Just to revivify this discussion, ostensibly about "Genius", I would like to add that I believe the word "Genius" does not float much meaning anymore except as a SOCIOLOGICAL category or label. It is synonomous which such labels as "intelligent", "smart", etc.etc. There is no essential metaphysically-discrete unit which one can use as an indicator of "Genius". In genealogy the word originated as a term for spirit, usually the spirit of a place. It indicated a sort of creative, or formative potential...not really an abstract, mind-like entity. I think it best now to drop this argument about the 'label' genius and to have everyone turn for themselves into an inner-experience of thinking. Is not all thought, given attention and allowed to express itself in consciousness, an expression of creativity? What is called thinking, for that matter? Do we not experience, in our 'problem-solving', breakthroughs of reorientation when some pattern, or meta-pattern has seized our consciousness, illuminating the phenomena-as-a-whole? How do we phrase this in terms of predication, of cause-and-effect?

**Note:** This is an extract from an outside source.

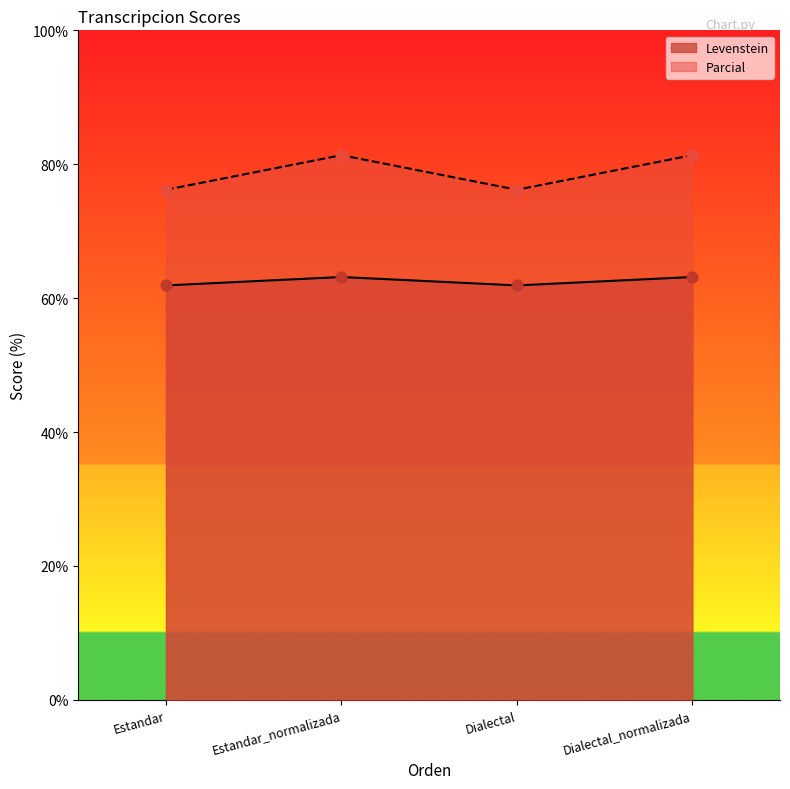

Which series has the largest Y range (max minus min)?

Parcial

Is it I created this thought, thus, or this thought created I? Can one say that it is both, and still maintain that 'intuitive' sense of knowing- does it account for the phenomena at hand? If we are to speak of I, do we not need a more implicit recognization that is not a static, metaphysical entity?
And finally, to deconstruct this grammar still more: Is it not an error of grammatical predication that we assume that some 'appearance' requires behind it that 'which-is-appearing', or the creator-in-itself (i.e. does the chain of causality, conceived in our prevalent usage inevitably lead to the trap of the Causa Sui, or the final, or original Cause, from whence the notion of the creator deity arises?)?

If one slowly reflects on the above, and in the spirit of experimentation enters into their own experience of thinking, it will bring about the beginnings of a reordering of linguigrammaticosemantic- there's a word for you-- awareness which can lead to the beginnings of freedom and liberation in thought and experience. I firmly believe, as a matter of my own experience, that the riddles of that elusive nature which we deem "genius" begin to manifest from that freedom. The creative potential liberates itself from unconscious conditioning.